THEME: "Advancing Global Nursing Through Education and Excellence in Practice"
21-22 Sep 2026
Lisbon, Portugal
Northumbria University, United Kingdom
Title: Reframing Incivility for Women in Healthcare
Gill is
an Assistant Professor at Northumbria University and is the lead for
Restorative Practice programming. Gill has held leadership positions in public
health in the U.K and Canada. Her research interests include gender, women’s
leadership, and restorative practices. Gill is an Executive Coach and fellow of
the Chartered Management Institute and an associate of the Institute of
Leadership and Management.
She co-authored: ‘Gender bias in organizations: From the arts to individualized coaching’ (2021); ‘New Development: Translating restorative practices into public sector organizations (2025) and ‘Restorative Just Culture as approaches to error management in healthcare settings: A scoping review (2026).

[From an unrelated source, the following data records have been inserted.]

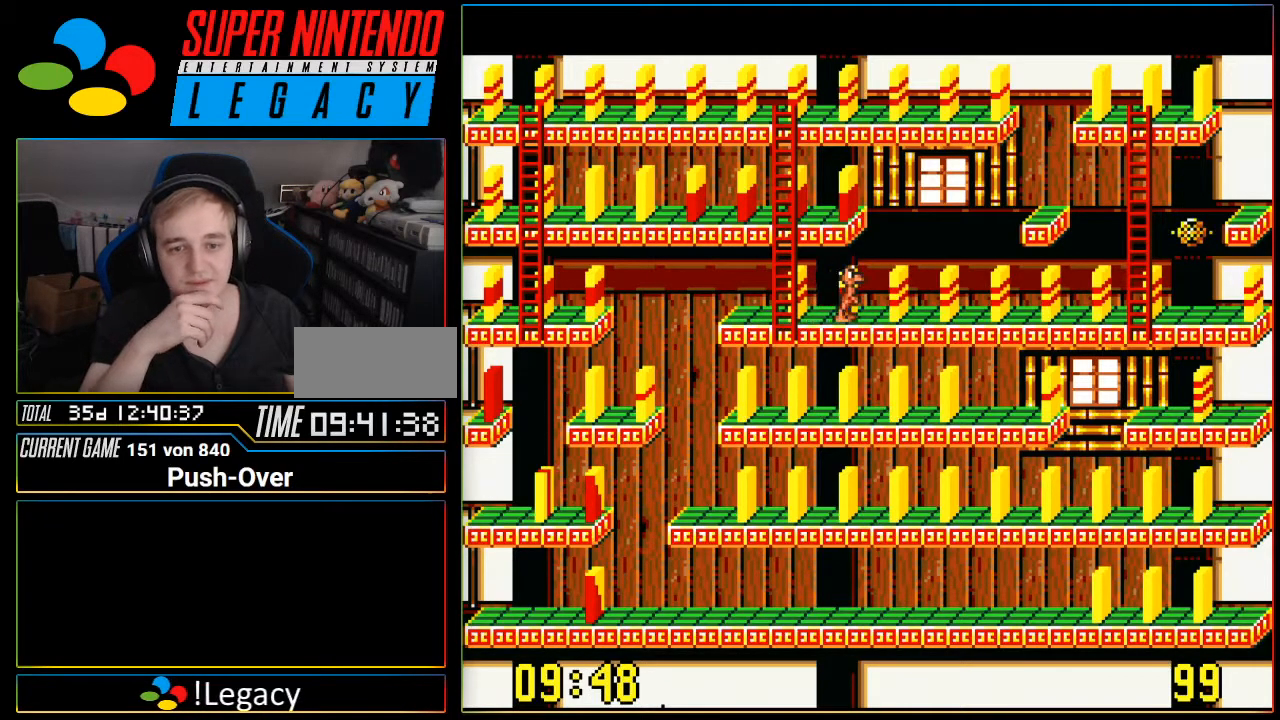
{"buttons": ["DPAD_RIGHT"], "events": []}
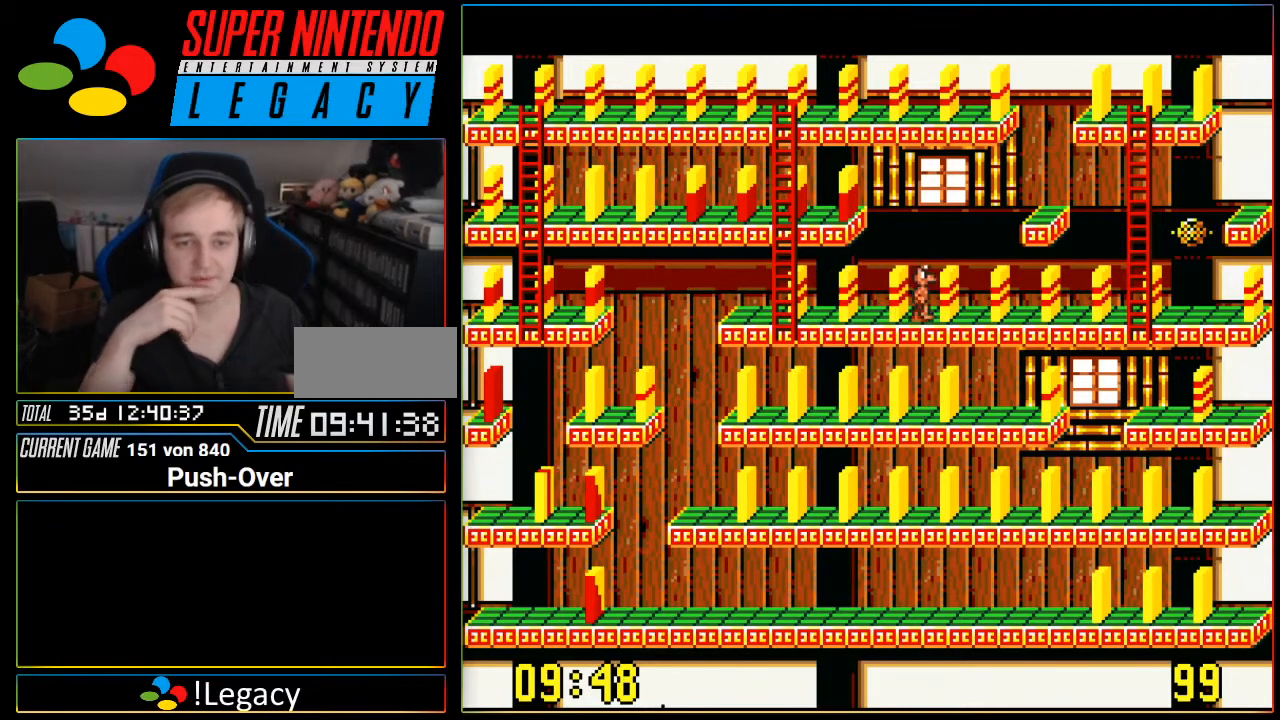
{"buttons": ["DPAD_RIGHT"], "events": []}
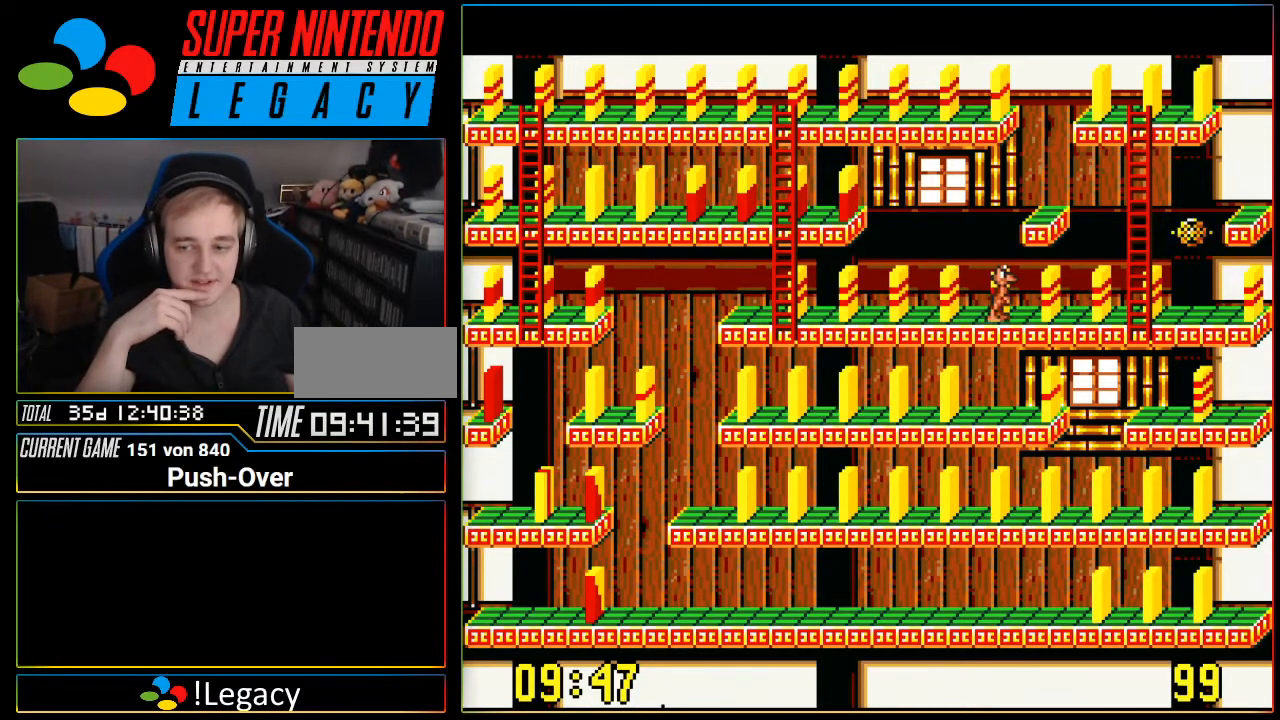
{"buttons": ["DPAD_RIGHT"], "events": []}
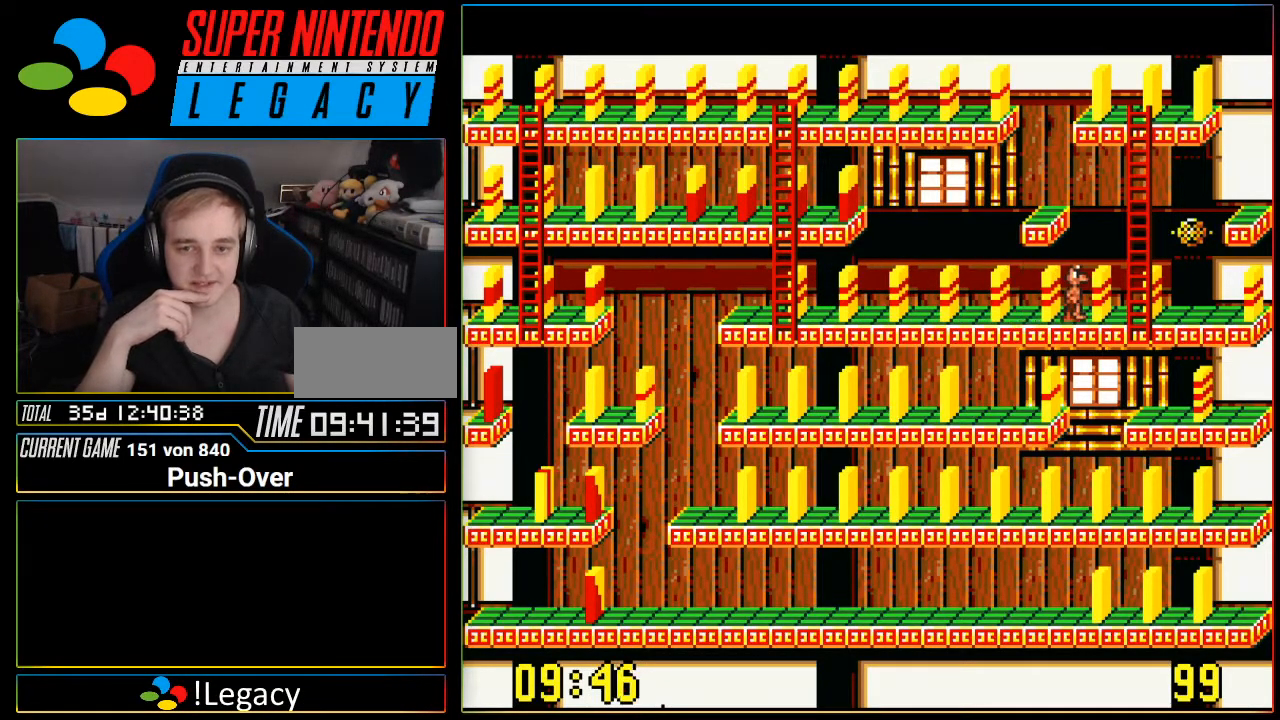
{"buttons": [], "events": [[17, "DPAD_RIGHT", "up"]]}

Introduction: In healthcare worldwide, behaviours of incivility are commonplace negatively affecting healthcare professionals well-being whilst impacting patient safety, staff retention and workplace culture. Women are at higher risk of being a victim of incivility due to gender stereotype threat and activation. This study explored the potential value of arts-based interventions as dominant ‘conventional’ interventions had revealed limited impact.
Methodology: The narrative inquiry study was carried out across two NHS Trusts in the UK incorporating three phases of i): Constructing the relationship with participants and initial data collection using a ‘life-grid’ interview; ii) An arts-based workshops and initial data analysis: iii) Post workshop semi-structured interviews and further data analysis. Data was collected between September 2025 to April 2026.
Findings: We found that arts-based interventions promoting creativity, sense-making and increased reflection were highly effective in allowing healthcare professionals to benefit from transformational learning, leading to a shift in perspective, belief and behaviour. The distinctive approach empowered women healthcare professionals by encouraging the development of creative ideas to respond to their own experiences of incivility events.
Conclusion: Arts-based interventions enabled deeper and more meaningful learning for individuals promoting a new way of ‘seeing and acting’ in the moment, enabling transformational learning whilst improving psychological safety, women’s wellbeing and patient safety. This approach is complimentary to the current pedagogy by demonstrating that less rational-orientated experiential learning methods provide a constructive planform to explore incivility. Our hope is that professional women in healthcare can use reframing, the creative, specifically tailored interventions to address incivility through empowerment.